The utter shock continues to reverberate as the world mourns the loss of Eritrean-American rapper Nipsey Hussle. The Grammy-nominated artist, entrepreneur and community builder was killed March 31st in front of his store Marathon Clothing in Los Angeles.

He was 33 years old.

"Extremely saddened to hear the news of the tragic and untimely death of iconic recording artist/entrepreneur Ermias Asgedom (Nipsey Hussle)," Yemane G. Meskel, Eritrea's minister of information, tweets. "RIP and condolences to his family."

Born Ermias Davidson Asghedom to an African American mother and Eritrean father, he was very proud of his upbringing and heritage. As Abraham T. Zere notes for Africa Is A Country, his pride is one of the many examples of notables in entertainment who have been reconnecting to their African roots and made it so "public and explicit."


In a March 2018 interview with Dallas-based radio station 97.9 The Beat, Nispey reflects on meeting his Eritrean family for the first time:

"I went out there for three months in 2003—met my granny for the first time, met my cousins, so it definitely had a major impact. I was raised in LA by my mom, my mom's family is Black American, but I always knew my heritage from my dad, but I never met my family. My dad was the only one in America—everybody else is back home. So when I went out there, it educated me to the other side...it just gave me an understanding of what my dad's life was like growing up, what his family was like. I got embraced and they loved me and I became aware of the culture. I'm half American and half Eritrean—as much as I am a black person from America, I am a black person from Africa too. I embraced both sides of that after I went out there."

• _SUPPLIED DATA_
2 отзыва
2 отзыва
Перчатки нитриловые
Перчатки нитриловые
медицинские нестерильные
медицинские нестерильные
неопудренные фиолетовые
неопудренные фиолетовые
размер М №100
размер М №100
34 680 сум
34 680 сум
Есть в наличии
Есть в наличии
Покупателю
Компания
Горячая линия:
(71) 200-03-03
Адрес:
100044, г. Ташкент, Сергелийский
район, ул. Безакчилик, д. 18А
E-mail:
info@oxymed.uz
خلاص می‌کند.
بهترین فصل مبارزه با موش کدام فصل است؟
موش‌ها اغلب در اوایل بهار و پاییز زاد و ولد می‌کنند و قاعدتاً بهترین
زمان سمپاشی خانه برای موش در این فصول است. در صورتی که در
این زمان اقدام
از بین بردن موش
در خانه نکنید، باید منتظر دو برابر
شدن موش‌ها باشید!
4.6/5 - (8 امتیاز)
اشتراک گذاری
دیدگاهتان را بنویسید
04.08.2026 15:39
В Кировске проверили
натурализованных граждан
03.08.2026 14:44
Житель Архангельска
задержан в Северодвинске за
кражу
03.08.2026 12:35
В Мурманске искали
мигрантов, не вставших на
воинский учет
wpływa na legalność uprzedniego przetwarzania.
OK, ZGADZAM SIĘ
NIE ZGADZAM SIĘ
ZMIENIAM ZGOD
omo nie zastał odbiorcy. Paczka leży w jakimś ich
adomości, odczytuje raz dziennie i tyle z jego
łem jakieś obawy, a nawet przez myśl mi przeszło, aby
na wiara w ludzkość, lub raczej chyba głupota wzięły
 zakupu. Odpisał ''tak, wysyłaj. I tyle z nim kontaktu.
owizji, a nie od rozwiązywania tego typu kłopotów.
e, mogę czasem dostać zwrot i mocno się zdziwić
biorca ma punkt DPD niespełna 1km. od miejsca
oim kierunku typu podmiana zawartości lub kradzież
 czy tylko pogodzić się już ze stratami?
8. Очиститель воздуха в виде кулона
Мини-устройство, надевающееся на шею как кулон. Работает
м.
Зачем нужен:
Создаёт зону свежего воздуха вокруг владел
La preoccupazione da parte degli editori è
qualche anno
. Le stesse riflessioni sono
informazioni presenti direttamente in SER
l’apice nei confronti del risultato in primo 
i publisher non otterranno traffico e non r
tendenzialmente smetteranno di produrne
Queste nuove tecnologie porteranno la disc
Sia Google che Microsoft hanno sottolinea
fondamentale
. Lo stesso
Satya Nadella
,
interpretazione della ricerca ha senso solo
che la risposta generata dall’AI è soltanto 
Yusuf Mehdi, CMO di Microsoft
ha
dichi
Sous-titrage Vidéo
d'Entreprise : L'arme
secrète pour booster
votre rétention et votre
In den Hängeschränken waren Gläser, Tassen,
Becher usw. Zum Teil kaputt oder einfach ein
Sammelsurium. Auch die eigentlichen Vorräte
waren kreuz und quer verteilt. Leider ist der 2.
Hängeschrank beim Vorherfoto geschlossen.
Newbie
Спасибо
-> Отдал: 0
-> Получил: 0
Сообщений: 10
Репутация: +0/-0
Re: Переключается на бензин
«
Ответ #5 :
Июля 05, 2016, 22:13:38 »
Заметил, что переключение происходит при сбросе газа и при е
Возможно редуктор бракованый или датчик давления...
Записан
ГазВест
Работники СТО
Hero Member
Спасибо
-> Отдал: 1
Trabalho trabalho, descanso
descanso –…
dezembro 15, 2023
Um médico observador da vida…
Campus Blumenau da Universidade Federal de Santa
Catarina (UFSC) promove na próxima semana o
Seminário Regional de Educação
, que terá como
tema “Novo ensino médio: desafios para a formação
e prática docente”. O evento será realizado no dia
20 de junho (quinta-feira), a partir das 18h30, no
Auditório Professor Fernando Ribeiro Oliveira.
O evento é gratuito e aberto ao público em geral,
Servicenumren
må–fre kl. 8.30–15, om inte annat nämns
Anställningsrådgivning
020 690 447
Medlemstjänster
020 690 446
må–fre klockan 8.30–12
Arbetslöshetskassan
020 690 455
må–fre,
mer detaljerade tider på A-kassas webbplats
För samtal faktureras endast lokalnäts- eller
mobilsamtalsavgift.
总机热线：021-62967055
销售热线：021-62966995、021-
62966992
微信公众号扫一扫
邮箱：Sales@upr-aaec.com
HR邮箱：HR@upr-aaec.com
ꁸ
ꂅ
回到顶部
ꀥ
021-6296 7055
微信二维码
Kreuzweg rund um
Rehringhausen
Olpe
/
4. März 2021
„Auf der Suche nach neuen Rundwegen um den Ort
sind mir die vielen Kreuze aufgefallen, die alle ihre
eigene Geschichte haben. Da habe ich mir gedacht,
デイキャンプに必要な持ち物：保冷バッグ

• _INSTRUCTION_
Could you continue the Nipsey Hussle article above, picking up right after his quote about his 2003 trip to Eritrea?

• _TASK ANSWER_
He returned to his fatherland a few months after his interview in May. Check out his appearance on the "Open Mic" program on ERi-TV below where he speaks on his sense of pride knowing the history of his country:

ERi-TV: Interview with Nipsey Hussle Eritrean-American Recording Artist & Entrepreneur youtu.be

Fellow young Eritreans, Ethiopians, folks from neighboring countries, as well as just Africans worldwide have been reflecting on the impact he's had as one of the few to represent the habesha community in such a profound way.

Here are a few reactions that hit home:











Keep up with the developments around this tragedy, via our sister platform Okayplayer, here.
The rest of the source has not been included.